▶ Work to be completed:
Across the data, every line with the word "AMSCO" counts once; state the total alone.

▶ Provided data:
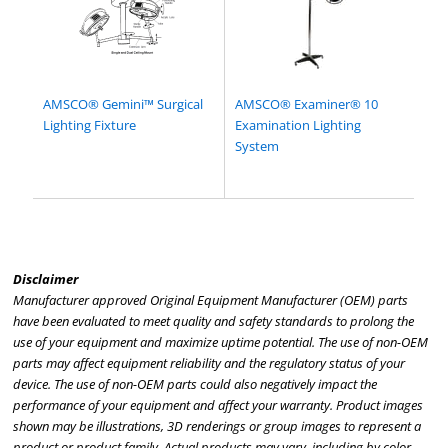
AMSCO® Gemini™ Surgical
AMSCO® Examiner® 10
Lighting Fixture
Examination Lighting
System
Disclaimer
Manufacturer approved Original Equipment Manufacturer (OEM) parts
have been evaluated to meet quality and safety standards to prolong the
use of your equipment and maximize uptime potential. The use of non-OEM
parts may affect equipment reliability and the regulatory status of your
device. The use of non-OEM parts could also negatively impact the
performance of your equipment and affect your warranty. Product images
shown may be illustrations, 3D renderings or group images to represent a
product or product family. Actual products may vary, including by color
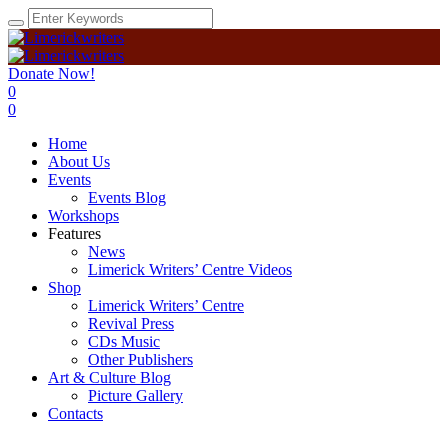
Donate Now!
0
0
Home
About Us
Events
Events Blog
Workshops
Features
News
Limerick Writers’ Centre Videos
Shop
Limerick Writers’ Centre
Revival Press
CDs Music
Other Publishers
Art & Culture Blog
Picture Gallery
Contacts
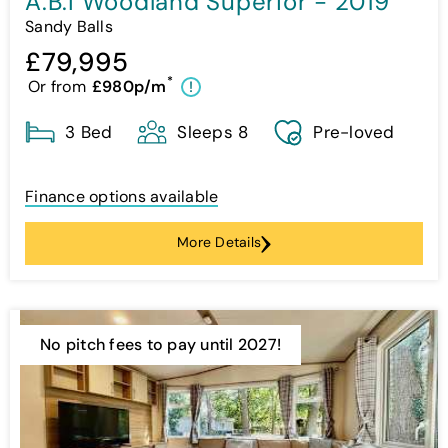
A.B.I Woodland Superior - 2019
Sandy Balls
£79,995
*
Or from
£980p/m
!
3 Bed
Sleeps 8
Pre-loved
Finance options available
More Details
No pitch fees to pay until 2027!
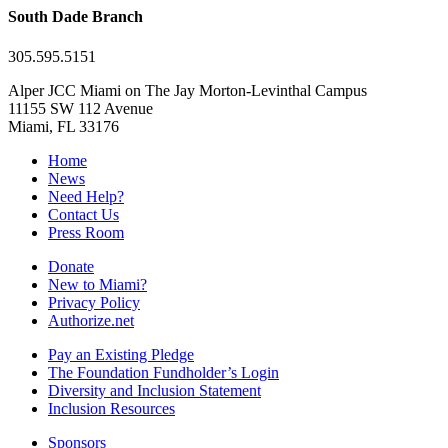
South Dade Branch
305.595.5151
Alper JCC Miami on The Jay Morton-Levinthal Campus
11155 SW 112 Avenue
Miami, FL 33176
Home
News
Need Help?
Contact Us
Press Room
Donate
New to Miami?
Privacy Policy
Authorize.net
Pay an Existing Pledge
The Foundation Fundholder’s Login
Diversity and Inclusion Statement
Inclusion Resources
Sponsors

▶ Task solution:
2